The reason that I say that Filipino Time – or, to put things simply, habitually being late – is more a quirk of personality is because I probably know an equal number of people who make it a point to be prompt and those who will be late even when the Lord Jesus Christ arrives to judge the living and the dead.

What is more, those who are habitually on time rather also tend to try to get word out that they will be late if for some reason they are held up, something which I totally appreciate because I also take great pains to do exactly the same. On the other hand, those who have little regard for time also frequently tend to be unapologetic; as though they do not think that there is anything wrong with being so.

Be that as it may, those who are habitually late are gifted with a plethora of excuses to choose from by just living in this country; and the most frequent culprit cited – as though I need to state – is none other than traffic. Truth be told, traffic is really just convenient as an excuse for being late; and anyone who cites this in most probability just failed to give allowances for it.

I rather suspect that circumstances will probably be a little different for those of the same personality in many developed countries. Frequently, citing traffic will just not hold water.

When I visited the United States last decade, I was riding with one of my hosts from Moraga to Berkeley in California when we came upon a mass of cars queued on the road that was, nonetheless, flowing along reasonably smoothly. My host was upset and complained about what he called ‘heavy traffic,’ even taking a different route to avoid it.

“You call this heavy traffic?” I asked him, incredulous. He did. I was, in fact, being introduced to the relativity of this thing that we all call traffic. My idea of traffic then was bumper-to-bumper along EDSA, Taft or España moving – nay, inching – from time to time at a godforsaken 20 KPH.

By my estimate, on that California stretch of road that my host was complaining about, vehicles were cruising along at a steady 6o to 80 KPH. No Filipino would have called that heavy traffic the way we use the term to connote vehicles gridlocked on the roads and hardly moving.

In other words, I did not expect anybody on that road who had an appointment to be late for it; unless he or she had no plans to be on time and set out late to begin with. One of the perks of living in a place like California – and here I am hypothesizing – is that the amount of travel time needed is so much easier to predict. Hence, people are able to meet up with others at the designated time; or, in other words, people are able to keep ‘American’ time.

In the same American visit, my companion and I arranged to meet with an alumnus who migrated years before. He was twenty or so kilometres away, but told us by cellular phone that he would join us ‘in ten minutes.’ Being Filipinos, we were sceptical; but what do you know, he pulled over in front of us in exactly ten minutes as he said he would.

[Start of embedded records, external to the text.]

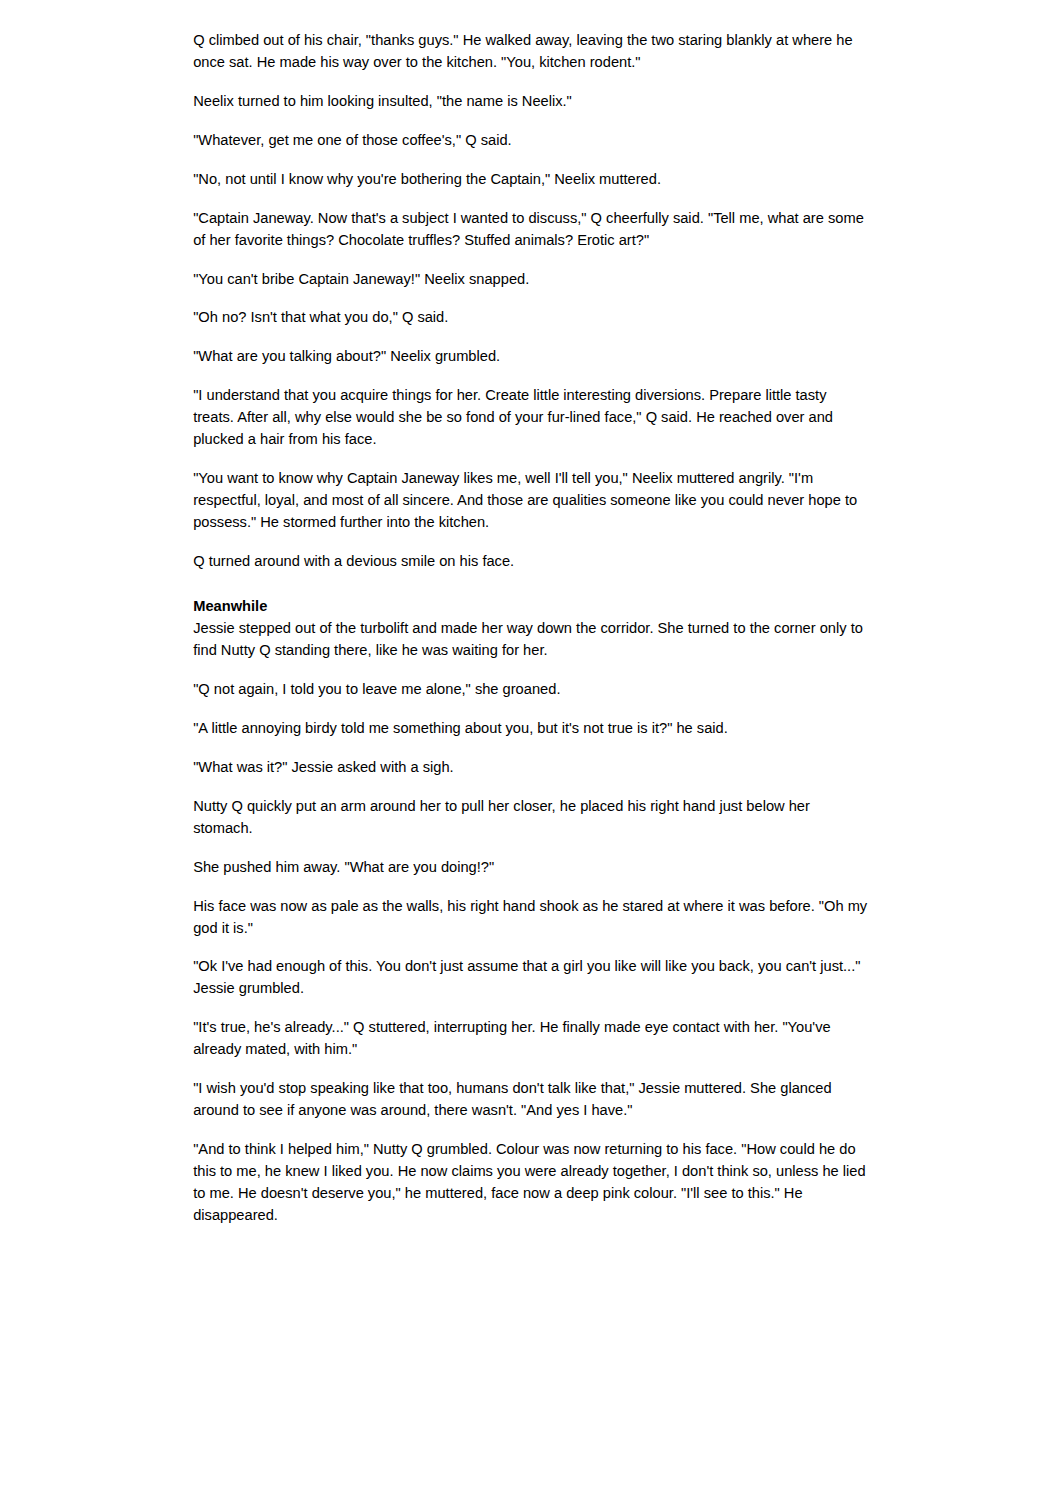Q climbed out of his chair, "thanks guys." He walked away, leaving the two staring blankly at where he once sat. He made his way over to the kitchen. "You, kitchen rodent."
Neelix turned to him looking insulted, "the name is Neelix."
"Whatever, get me one of those coffee's," Q said.
"No, not until I know why you're bothering the Captain," Neelix muttered.
"Captain Janeway. Now that's a subject I wanted to discuss," Q cheerfully said. "Tell me, what are some of her favorite things? Chocolate truffles? Stuffed animals? Erotic art?"
"You can't bribe Captain Janeway!" Neelix snapped.
"Oh no? Isn't that what you do," Q said.
"What are you talking about?" Neelix grumbled.
"I understand that you acquire things for her. Create little interesting diversions. Prepare little tasty treats. After all, why else would she be so fond of your fur-lined face," Q said. He reached over and plucked a hair from his face.
"You want to know why Captain Janeway likes me, well I'll tell you," Neelix muttered angrily. "I'm respectful, loyal, and most of all sincere. And those are qualities someone like you could never hope to possess." He stormed further into the kitchen.
Q turned around with a devious smile on his face.
Meanwhile
Jessie stepped out of the turbolift and made her way down the corridor. She turned to the corner only to find Nutty Q standing there, like he was waiting for her.
"Q not again, I told you to leave me alone," she groaned.
"A little annoying birdy told me something about you, but it's not true is it?" he said.
"What was it?" Jessie asked with a sigh.
Nutty Q quickly put an arm around her to pull her closer, he placed his right hand just below her stomach.
She pushed him away. "What are you doing!?"
His face was now as pale as the walls, his right hand shook as he stared at where it was before. "Oh my god it is."
"Ok I've had enough of this. You don't just assume that a girl you like will like you back, you can't just..." Jessie grumbled.
"It's true, he's already..." Q stuttered, interrupting her. He finally made eye contact with her. "You've already mated, with him."
"I wish you'd stop speaking like that too, humans don't talk like that," Jessie muttered. She glanced around to see if anyone was around, there wasn't. "And yes I have."
"And to think I helped him," Nutty Q grumbled. Colour was now returning to his face. "How could he do this to me, he knew I liked you. He now claims you were already together, I don't think so, unless he lied to me. He doesn't deserve you," he muttered, face now a deep pink colour. "I'll see to this." He disappeared.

That was when I fully appreciated that ten minutes in the Philippines are not the same as ten minutes in the United States – or, at least in California. If one does not own a car, the buses run on schedule and are synchronized with train schedules. The social services, in other words, are provided in such a way that makes it difficult for people to be late.

Of course, even if our roads are wide and public transportation is at par with that in advanced countries, that will only be one less excuse for the habitually late to cite. There are just people who have no notion of time; and unfortunately, their sloth-like behaviour tends to be stereotyped into that which is called as Filipino Time – and yes, even at the expense of those who like to be on time.

I used to have a colleague who once arrived two hours late for an employee field trip; and had the utter gall to get angry that she was left behind. See what I mean?